Of course, some doctors were paid MUCH more than this -- eg, pain specialist Gerald M. Sacks raked in $270,825 from Pfizer, Johnson & Johnson, Lilly and Cephalon in 2010, up from $225,575 in 2009. And some doctors received only $50 for lunch. At least 20 doctors, however, received "meals worth $2000 or more from Pfizer between July 2009 and March of this year," said ProPublica reporter Charles Ornstein.
According to the ProPublica database, Pfizer paid my doctor -- Catherine Spratt-Turner -- $388 for meals and $1,500 for speaking in 2010. This worries me because she wants me to come in and discuss my high cholesterol. Apparently, generic pravastatin is not doing the job and I suspect she wants to switch me to another anti-cholesterol medication. Will she suggest Pfizer's LIPITOR? I'll let you know when I see her. Previously, she was hot to get me on AstraZeneca's CRESTOR, which I resisted because of its published side effects. BTW, Spratt-Turner did NOT get any money from AZ last year.
This is exactly what worries some physicians who receive payments from pharmaceutical companies. As more and more searchable data becomes easily available to the public, they fear that patients will rebel and resist their advice if it appears that payments are influencing that advice. Oh, well! Welcome to the social media age!
The table above shows physician payments made by some pharma companies compared to sales. Surprisingly, Lilly spent about 2 times as much as did Pfizer despite having only about half Pfizer's sales volume. Perhaps Pfizer is more efficient than Lilly in targeting influential physicians? Nah! Viagra sales don't need much physician goosing to prescribe, whereas Lilly's Cialis needs as much help as money can buy. [I suspect, however, from the fees paid to pain docs like Dr Sacks, that Lilly is more concerned with promoting Cymbalta for pain.]

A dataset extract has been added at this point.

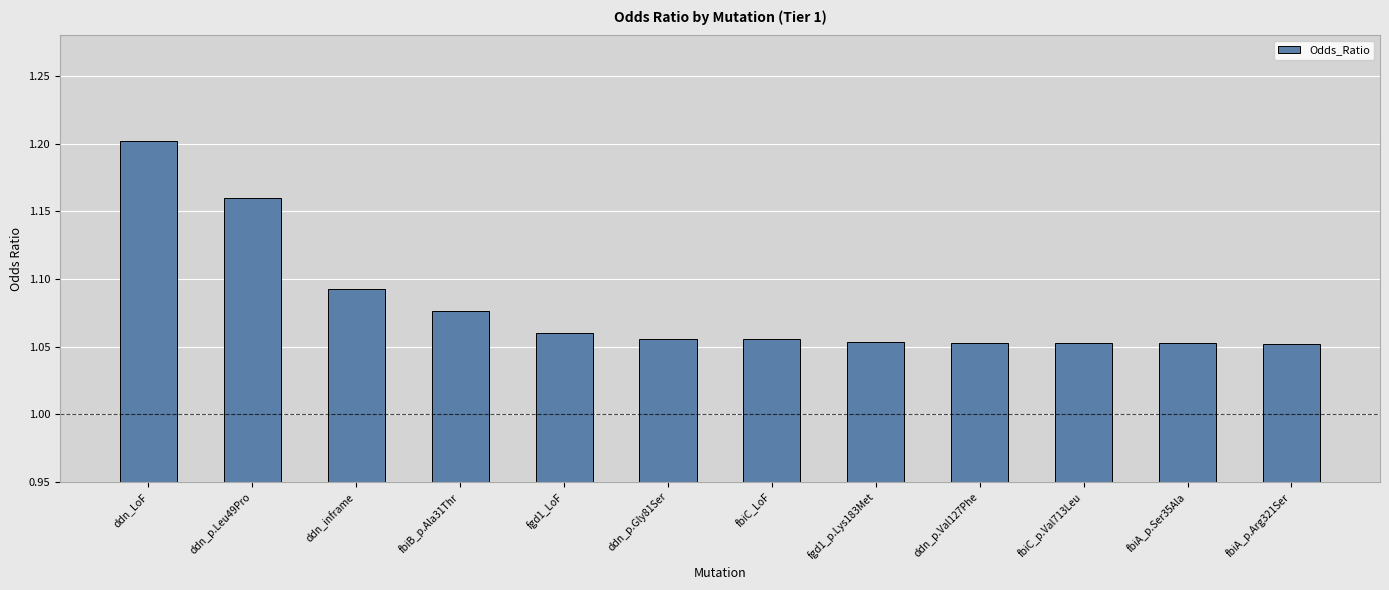

What is the label of the 3rd bar from the right?

fbiC_p.Val713Leu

Overall, it appears that pharma companies tend to spread payments among physicians such that there is a more or less direct correlation between the number of physicians in a state and the amount of payments made to physicians in that state (see chart below).
Of course, $760 (or $1,520) per every physician is not going to improve a physician's lifestyle very much (although I am sure YOU and I would be happy to have an extra thou to spend every year!).
No, this money is central to what I call pharma's "prescribing recovery act" designed to grease the drug prescribing economy.